Dec 21, 2010 16:14
"I think using animals for food is an ethical thing to do, but we've got to do it right. We've got to give those animals a decent life and we've got to give them a painless death. We owe the animal respect." -Temple Grandin
I finally got round to watching Temple Grandin. Claire Danes is really amazing in the titular role(no boob jokes, boys!). The thing is, though, that I missed some of the point. Instead of a story of her triumph through adversity, I saw the story of a woman who understood our responsibilities to domesticated animals, and sought to change the way that we treat them. I saw terrified cattle, and unnecessary cruelty. It boggles the mind that her more humane methods have not been adopted in every single feedlot, every single slaughterhouse.
And so I spent the evening trying to wipe the images of those poor cows from my mind. I’m not even a vegetarian anymore- I eat fish. I certainly eat dairy and eggs. I try to remember to buy those things from humane sources. I drink goats’ milk when I can afford it, when I can find it. I watch the good fish/bad fish lists. I’m not perfect. I sure as hell not disciplined enough to be vegan. I keep my mouth shut unless someone asks me directly, and even then, I’m pretty quiet about it, because I’m not a perfect model of how to be super nice to animals.

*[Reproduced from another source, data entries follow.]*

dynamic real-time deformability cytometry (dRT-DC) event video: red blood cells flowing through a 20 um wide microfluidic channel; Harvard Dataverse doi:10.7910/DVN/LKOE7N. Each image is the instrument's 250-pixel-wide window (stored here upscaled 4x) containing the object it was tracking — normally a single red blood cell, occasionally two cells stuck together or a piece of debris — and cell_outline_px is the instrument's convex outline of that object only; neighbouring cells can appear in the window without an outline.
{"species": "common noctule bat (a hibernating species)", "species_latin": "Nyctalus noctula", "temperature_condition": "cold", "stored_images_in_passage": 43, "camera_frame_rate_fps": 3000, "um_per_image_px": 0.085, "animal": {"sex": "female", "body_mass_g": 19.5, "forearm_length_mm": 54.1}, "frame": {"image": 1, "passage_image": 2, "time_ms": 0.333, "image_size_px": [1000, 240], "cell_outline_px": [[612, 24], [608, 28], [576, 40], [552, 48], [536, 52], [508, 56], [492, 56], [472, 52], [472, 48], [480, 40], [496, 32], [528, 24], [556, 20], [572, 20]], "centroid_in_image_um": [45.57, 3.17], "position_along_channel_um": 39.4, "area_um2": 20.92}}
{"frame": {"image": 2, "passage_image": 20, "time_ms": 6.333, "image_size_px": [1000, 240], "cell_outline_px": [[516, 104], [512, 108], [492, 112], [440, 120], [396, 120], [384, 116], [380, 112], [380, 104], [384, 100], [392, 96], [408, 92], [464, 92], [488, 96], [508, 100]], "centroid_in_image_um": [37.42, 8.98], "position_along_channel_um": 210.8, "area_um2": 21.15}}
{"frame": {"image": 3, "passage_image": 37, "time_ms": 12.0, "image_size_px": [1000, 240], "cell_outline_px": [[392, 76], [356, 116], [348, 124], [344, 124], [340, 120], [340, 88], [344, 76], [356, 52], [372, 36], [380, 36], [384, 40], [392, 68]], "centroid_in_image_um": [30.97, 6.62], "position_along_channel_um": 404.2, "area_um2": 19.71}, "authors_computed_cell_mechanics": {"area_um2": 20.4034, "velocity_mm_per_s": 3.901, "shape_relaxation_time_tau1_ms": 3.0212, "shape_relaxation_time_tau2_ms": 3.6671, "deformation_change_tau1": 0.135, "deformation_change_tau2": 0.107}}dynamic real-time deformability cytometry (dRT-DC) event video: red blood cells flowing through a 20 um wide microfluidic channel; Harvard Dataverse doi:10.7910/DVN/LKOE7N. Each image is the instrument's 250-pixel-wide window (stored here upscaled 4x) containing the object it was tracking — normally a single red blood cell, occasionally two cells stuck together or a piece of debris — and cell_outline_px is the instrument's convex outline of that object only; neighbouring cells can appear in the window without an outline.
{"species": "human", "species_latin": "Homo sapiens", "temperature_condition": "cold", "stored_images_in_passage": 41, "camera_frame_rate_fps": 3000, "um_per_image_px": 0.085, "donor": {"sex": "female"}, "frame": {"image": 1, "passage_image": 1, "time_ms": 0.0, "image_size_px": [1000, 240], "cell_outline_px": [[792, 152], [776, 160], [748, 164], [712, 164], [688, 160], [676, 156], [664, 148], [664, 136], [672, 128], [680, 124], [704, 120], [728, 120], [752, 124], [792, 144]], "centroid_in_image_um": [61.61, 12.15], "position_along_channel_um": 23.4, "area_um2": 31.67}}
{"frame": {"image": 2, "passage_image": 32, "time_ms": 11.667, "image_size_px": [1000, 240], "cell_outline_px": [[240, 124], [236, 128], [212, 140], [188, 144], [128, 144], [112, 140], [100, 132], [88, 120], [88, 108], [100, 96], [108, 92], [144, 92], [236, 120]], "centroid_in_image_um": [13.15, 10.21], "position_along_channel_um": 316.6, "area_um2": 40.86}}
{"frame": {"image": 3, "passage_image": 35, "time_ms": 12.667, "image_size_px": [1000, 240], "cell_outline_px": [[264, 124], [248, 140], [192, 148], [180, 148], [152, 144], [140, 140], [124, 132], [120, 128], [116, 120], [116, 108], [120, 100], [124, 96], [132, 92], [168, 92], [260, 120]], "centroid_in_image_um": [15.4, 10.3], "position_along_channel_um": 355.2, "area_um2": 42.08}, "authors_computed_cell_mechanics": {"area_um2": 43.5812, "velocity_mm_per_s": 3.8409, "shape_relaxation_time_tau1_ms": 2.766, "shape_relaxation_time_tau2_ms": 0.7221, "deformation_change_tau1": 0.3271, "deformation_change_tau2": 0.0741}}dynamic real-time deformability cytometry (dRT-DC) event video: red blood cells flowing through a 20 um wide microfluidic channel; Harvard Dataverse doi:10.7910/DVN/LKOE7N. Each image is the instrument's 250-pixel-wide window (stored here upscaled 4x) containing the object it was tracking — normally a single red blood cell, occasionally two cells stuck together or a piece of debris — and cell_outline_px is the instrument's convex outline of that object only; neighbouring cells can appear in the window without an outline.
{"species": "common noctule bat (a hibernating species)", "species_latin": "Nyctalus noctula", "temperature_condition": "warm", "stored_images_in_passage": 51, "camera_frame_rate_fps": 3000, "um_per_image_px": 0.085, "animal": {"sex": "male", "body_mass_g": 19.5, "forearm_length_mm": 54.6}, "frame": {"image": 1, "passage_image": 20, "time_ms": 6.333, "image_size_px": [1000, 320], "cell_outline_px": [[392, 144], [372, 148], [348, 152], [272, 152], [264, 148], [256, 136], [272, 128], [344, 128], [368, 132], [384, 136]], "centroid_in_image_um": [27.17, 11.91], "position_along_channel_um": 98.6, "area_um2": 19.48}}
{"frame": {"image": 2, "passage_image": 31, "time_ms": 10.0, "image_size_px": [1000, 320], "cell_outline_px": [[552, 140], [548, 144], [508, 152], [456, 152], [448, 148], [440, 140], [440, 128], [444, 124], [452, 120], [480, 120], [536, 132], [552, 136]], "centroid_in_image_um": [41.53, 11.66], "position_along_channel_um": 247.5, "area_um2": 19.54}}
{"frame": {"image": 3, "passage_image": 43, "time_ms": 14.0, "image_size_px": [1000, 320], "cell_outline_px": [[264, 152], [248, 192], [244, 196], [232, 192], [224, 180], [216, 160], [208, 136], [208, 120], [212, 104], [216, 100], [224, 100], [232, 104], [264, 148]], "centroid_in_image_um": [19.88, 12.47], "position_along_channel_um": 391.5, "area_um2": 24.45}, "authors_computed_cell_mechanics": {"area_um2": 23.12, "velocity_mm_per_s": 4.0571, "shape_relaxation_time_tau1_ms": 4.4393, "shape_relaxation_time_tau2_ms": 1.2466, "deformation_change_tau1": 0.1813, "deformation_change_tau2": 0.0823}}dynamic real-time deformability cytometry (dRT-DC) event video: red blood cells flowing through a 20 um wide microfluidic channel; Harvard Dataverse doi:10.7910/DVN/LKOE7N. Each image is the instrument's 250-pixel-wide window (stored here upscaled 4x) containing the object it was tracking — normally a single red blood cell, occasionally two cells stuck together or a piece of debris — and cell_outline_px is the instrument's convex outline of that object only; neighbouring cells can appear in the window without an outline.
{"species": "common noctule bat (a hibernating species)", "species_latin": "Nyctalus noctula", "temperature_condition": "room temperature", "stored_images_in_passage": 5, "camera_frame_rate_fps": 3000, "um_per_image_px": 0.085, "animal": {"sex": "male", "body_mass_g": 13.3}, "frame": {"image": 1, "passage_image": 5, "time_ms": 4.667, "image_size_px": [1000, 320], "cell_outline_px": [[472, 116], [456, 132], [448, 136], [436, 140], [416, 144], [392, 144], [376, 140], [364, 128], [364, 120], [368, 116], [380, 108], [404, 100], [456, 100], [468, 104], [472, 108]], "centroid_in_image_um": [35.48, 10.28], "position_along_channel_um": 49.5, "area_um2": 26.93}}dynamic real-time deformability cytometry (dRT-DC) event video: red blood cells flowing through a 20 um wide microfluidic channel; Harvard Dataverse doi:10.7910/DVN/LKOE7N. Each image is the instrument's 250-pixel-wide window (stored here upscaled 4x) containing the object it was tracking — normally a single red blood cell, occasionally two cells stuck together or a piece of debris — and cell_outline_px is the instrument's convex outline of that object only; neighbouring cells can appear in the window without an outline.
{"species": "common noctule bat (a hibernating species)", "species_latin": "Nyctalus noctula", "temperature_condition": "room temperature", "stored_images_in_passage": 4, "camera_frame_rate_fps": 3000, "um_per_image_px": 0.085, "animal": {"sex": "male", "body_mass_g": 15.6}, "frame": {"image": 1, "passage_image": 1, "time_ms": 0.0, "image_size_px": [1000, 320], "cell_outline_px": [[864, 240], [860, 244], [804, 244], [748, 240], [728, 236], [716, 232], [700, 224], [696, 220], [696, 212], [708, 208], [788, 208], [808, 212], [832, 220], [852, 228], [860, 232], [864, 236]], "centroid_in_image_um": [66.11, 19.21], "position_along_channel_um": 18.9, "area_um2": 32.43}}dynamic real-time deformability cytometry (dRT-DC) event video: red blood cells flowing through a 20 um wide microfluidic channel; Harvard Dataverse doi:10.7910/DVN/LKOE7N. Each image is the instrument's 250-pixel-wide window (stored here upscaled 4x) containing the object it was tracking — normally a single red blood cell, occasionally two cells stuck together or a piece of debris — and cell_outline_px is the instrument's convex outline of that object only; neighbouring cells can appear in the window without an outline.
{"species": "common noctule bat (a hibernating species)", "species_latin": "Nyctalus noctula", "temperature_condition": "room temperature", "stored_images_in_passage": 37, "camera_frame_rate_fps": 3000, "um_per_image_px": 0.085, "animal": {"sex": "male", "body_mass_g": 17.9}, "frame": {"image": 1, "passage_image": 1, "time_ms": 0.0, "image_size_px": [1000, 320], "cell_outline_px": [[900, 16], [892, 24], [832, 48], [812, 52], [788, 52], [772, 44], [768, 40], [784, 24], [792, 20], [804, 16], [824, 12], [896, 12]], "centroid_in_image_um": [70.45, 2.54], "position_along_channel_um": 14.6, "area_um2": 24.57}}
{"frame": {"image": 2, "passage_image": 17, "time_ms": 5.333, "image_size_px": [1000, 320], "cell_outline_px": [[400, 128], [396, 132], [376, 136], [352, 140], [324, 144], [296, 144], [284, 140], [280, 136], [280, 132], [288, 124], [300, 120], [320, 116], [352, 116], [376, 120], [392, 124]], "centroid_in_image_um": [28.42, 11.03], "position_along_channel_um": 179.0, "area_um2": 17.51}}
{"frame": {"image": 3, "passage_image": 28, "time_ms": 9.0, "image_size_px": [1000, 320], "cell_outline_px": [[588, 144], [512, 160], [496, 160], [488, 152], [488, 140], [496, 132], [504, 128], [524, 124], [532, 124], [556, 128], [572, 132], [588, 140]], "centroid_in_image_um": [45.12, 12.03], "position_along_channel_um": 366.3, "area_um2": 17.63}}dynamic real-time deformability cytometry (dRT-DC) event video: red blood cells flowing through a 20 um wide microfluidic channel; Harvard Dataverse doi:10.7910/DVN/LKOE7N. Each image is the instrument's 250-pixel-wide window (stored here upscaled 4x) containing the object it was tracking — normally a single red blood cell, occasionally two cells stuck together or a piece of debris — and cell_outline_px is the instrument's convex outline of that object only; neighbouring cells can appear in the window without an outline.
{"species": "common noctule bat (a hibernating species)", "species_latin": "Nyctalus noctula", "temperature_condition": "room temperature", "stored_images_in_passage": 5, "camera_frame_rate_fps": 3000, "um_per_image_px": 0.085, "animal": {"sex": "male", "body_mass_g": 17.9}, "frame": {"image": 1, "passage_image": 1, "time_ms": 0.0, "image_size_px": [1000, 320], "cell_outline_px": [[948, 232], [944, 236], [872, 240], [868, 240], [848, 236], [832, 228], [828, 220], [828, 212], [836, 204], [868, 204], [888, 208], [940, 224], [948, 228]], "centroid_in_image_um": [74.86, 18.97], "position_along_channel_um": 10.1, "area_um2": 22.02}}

But every time that someone learns of my self-imposed dietary restrictions, they tease me. They remind me that meat tastes good.
Sure. I miss steak. But I cannot ever forget what I saw the first time I drove past a feedlot. I cannot ever forget the cattle limping through knee high piles of mud and shit. I cannot forget the cattle packed in so tightly that they did not have the choice to move. There isn’t a thing in the world that tastes that good.
So I couldn’t sleep, last night, until I cried out the anguish that bled over from the small screen in my living room, until somebody listened to how much it hurt.